Тон будничный, но Донна удивительным для себя образом улавливает полынную горечь в словах. Или, может, ей показалось. Руку отпускают, и её охватывает иррациональное чувство потери.
— Ну да ладно, что мы о былом, да былом. Идём спать.
Донна, не успев себя остановить, хватается за её пальцы, как утопающий — за бревно.
Она бросает вопросительный взгляд из-под бурой рыжей челки, и Донне хочется сказать что-то важное, счастливое и вечное, как и будущее, что, она знает, ждёт их там, вдалеке. Обруч сдавливает её шею в тисках, и Донна… молчит.
— Ничего. Я сейчас.
Сумрачная надежда — она была? — гаснет в улыбке, с которой Алекс кивает, прежде чем вернуться на ещё горячую постель.
— Космических снов.
Сегодня та из редких ночей, когда Донна укладывается рядом с неспящей Алекс — спящая она дышит не так громко и взволнованно.
— Да, сентябрь отпустил август, — и бормочет в волосы, вкусно пахнущие неуловимым чем-то, одними губами, чтобы никто не услышал, — а вот я тебя, похоже, отпустить не смогу.
В кровати место только на одного человека, как и во всей квартире, а у Донны острые конечности и прерывистый сон.
Но Донна засыпает легко, думая о том, что вернет им — и сейчас возвращает, крупица за крупицей — свободу и радость, всю до мелочей, вплоть до того, чтобы решать, когда спать. Она научит Алекс кататься на роликах, достанет им костюмчики, хоть и, вообще-то, презирает праздники, и они вместе пойдут калядовать, как в потерянном детстве.
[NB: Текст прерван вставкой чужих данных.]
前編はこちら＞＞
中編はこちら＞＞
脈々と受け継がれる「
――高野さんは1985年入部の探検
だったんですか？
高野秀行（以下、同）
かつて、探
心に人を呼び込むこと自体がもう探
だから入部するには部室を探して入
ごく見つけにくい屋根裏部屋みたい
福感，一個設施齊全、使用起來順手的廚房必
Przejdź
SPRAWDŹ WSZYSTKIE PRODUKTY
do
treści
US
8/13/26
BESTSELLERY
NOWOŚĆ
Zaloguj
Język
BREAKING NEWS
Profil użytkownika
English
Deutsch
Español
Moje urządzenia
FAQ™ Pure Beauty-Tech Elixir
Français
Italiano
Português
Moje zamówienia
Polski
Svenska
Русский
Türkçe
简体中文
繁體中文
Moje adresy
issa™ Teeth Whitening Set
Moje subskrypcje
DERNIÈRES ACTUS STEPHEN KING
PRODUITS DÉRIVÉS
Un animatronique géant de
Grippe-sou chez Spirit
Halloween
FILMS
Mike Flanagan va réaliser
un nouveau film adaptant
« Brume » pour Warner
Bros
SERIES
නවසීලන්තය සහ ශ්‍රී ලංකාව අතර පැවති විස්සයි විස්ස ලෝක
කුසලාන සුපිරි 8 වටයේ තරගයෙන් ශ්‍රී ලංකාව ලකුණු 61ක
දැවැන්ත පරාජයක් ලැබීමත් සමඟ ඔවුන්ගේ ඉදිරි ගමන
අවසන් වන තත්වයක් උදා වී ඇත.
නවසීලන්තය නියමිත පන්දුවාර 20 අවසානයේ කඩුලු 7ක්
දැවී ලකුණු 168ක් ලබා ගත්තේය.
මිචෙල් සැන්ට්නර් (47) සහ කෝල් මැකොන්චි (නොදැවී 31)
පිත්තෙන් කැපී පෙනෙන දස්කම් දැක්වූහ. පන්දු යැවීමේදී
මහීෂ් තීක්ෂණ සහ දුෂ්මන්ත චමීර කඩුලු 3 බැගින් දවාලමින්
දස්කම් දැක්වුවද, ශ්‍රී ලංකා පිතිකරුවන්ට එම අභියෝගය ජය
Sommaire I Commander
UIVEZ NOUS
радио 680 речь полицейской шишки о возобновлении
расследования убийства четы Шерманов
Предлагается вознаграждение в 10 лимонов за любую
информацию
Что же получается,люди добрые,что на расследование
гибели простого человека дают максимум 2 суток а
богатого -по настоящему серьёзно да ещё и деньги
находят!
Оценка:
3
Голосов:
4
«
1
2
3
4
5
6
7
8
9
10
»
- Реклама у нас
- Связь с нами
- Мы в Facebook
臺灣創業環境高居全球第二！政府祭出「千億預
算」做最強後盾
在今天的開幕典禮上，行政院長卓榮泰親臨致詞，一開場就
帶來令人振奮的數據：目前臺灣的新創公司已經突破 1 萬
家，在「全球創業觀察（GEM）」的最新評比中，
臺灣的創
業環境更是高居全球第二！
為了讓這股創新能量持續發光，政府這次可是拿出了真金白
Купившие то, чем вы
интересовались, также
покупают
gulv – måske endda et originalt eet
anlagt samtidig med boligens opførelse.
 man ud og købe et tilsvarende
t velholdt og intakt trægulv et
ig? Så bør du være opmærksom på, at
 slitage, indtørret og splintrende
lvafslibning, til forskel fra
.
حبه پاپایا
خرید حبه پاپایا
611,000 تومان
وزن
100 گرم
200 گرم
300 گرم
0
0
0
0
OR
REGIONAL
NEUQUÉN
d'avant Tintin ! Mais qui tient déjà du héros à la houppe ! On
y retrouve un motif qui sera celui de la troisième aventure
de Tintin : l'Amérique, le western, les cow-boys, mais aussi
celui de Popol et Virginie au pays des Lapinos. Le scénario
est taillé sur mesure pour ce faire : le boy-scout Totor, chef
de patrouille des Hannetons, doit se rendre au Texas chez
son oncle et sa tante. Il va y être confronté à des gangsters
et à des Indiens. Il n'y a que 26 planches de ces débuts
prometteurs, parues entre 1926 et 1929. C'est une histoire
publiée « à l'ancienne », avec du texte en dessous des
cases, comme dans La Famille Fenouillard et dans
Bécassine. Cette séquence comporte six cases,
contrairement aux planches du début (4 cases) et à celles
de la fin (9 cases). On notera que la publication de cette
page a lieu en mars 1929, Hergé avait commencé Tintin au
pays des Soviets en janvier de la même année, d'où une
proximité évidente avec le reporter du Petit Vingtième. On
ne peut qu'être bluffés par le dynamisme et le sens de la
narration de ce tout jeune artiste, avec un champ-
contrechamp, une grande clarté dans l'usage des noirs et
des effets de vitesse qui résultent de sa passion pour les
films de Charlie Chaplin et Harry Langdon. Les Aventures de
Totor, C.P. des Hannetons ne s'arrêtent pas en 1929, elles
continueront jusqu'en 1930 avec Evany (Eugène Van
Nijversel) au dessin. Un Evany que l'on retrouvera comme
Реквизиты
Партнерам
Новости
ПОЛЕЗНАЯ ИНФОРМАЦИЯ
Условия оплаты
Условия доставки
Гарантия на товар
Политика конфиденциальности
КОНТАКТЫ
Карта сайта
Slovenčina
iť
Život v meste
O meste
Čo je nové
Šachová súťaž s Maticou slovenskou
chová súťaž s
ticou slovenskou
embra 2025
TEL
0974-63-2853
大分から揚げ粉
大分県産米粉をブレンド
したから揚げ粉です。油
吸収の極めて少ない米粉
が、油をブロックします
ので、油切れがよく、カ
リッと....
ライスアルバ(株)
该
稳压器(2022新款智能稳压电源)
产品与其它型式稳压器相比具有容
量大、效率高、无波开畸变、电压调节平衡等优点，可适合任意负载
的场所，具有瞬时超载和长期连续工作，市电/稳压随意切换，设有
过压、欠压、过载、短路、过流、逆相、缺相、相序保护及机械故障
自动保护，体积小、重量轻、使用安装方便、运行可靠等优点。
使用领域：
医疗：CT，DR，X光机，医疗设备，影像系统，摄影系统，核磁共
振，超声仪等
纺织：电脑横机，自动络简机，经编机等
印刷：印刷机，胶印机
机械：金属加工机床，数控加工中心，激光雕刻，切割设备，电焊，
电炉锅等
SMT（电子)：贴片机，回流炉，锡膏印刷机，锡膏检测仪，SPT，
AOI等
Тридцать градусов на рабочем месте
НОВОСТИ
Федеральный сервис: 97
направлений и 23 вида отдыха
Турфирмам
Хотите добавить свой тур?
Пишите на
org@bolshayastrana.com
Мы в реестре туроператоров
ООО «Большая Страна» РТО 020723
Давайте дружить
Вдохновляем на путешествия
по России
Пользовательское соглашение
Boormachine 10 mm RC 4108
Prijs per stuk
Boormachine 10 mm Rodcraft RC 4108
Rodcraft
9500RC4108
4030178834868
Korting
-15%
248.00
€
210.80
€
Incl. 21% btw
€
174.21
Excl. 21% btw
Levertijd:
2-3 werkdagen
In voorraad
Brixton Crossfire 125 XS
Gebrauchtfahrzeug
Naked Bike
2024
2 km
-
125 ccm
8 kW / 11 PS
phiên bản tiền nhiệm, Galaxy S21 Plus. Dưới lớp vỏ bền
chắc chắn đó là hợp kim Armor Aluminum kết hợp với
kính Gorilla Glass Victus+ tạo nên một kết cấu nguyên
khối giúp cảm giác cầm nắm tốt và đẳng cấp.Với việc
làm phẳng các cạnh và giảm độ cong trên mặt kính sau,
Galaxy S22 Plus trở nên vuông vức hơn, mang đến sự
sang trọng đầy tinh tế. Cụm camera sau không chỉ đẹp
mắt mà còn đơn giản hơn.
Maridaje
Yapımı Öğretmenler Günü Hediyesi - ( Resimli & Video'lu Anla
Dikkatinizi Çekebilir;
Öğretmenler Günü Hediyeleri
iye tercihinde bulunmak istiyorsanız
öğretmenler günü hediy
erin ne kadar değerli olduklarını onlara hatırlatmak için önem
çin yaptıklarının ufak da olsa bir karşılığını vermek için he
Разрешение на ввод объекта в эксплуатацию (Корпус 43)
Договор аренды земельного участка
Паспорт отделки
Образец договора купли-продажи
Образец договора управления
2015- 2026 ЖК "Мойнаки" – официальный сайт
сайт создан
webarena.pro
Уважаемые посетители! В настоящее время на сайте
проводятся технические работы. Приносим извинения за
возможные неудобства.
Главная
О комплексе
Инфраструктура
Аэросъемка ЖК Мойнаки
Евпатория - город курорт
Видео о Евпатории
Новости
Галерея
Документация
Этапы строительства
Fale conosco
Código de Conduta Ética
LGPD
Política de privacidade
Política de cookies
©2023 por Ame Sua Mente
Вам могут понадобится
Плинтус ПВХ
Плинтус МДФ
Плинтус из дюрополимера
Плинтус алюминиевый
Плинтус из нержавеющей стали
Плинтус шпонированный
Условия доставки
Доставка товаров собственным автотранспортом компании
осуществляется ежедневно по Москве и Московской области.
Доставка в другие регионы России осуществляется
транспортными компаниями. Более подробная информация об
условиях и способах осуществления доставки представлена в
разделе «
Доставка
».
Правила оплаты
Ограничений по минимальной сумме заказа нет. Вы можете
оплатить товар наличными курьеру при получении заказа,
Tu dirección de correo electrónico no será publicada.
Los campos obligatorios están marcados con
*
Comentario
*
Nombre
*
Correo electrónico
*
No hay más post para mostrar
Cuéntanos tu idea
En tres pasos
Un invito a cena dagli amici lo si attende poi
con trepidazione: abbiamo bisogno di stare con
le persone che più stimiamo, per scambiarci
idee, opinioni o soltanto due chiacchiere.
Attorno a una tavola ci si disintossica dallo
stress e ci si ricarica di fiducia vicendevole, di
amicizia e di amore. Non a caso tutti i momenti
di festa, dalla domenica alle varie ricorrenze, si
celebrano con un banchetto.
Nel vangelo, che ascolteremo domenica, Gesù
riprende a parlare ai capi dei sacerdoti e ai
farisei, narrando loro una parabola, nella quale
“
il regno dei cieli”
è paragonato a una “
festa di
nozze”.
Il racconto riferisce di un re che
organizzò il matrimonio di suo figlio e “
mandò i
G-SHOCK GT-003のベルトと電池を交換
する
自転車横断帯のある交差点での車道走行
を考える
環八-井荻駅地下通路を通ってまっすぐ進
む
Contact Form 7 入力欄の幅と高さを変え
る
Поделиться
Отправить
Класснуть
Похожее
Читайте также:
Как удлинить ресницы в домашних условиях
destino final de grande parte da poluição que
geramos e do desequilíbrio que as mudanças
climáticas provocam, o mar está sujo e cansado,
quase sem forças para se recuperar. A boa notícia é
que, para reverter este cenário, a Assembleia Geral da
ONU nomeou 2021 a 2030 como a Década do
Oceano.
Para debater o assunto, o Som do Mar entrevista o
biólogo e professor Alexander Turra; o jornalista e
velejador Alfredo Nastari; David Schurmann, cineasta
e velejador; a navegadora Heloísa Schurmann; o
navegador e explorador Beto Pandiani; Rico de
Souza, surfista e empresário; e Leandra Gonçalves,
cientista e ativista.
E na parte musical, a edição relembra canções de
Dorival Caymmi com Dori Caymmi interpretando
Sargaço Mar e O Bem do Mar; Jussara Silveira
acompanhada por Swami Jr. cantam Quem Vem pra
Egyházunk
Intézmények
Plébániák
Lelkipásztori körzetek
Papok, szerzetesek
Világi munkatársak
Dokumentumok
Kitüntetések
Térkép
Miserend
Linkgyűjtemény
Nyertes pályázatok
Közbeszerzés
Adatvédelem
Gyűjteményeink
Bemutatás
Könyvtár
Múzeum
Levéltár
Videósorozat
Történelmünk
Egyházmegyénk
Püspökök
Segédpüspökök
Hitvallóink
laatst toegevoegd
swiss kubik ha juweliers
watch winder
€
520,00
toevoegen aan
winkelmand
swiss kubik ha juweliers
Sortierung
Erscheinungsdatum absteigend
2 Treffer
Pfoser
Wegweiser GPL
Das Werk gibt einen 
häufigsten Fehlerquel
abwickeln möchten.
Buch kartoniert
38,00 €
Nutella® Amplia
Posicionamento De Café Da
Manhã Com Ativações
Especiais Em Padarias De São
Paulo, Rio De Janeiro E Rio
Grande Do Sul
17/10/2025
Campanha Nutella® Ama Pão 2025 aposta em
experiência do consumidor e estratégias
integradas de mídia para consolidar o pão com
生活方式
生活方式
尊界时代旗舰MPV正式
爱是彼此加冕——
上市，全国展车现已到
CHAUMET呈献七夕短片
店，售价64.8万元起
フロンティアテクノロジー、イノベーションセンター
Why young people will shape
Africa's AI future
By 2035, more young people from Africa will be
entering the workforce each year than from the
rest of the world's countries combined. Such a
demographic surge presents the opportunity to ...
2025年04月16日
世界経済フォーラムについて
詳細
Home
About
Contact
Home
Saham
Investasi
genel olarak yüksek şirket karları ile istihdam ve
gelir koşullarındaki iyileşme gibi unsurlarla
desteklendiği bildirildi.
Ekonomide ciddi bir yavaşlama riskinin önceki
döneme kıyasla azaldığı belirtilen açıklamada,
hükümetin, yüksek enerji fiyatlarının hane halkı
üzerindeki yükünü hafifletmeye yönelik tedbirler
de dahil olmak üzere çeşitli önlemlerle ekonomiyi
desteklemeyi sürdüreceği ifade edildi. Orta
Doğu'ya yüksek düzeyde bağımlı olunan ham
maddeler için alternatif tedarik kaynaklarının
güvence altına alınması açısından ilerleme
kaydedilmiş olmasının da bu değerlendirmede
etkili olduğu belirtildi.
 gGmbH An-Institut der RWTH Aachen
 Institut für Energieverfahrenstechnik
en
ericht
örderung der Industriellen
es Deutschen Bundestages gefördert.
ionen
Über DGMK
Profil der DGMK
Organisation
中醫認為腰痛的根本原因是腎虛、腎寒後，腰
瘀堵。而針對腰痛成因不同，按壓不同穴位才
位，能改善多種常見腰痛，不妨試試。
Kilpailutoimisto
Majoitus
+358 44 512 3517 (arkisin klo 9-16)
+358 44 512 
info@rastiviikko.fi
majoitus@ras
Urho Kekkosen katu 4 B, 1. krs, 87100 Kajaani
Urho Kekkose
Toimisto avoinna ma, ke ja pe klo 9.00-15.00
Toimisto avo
А может, она сконстрирует им ранцы, и они улетят прочь из этой больной крошечной планеты, полной пластика, ненужных мнений и одинаковых людей.
В конце-концов, сначала рождаются мысли, и уж затем — слова. Миром правит идея, а Донна — их генератор, фонтан изобилья. Идеи приходят в её усталую бессонную голову и перетекают из мозга в черные строчки на бумаге, а те проносятся мелодиями сквозь гитарные струны.
Она запивает энергетики обычной водой, сглаживая их остроту; соглашается не засиживаться допоздна за экраном ноутбука, надевать шарф, когда холодно, не ругаться и не курить (хоть хочется адски).
Донна засыпает, ощущая невесомый поцелуй куда-то в висок. Это ей точно кажется. Донна засыпает, и сны ей снятся космические. И если бы кто-то в этом сне спросил её, стоит ли оно того, она бы ответила с полной убежденностью: стоит.
Ведь если Донна — идея, то Алекс — то, что позволит идее воплотиться.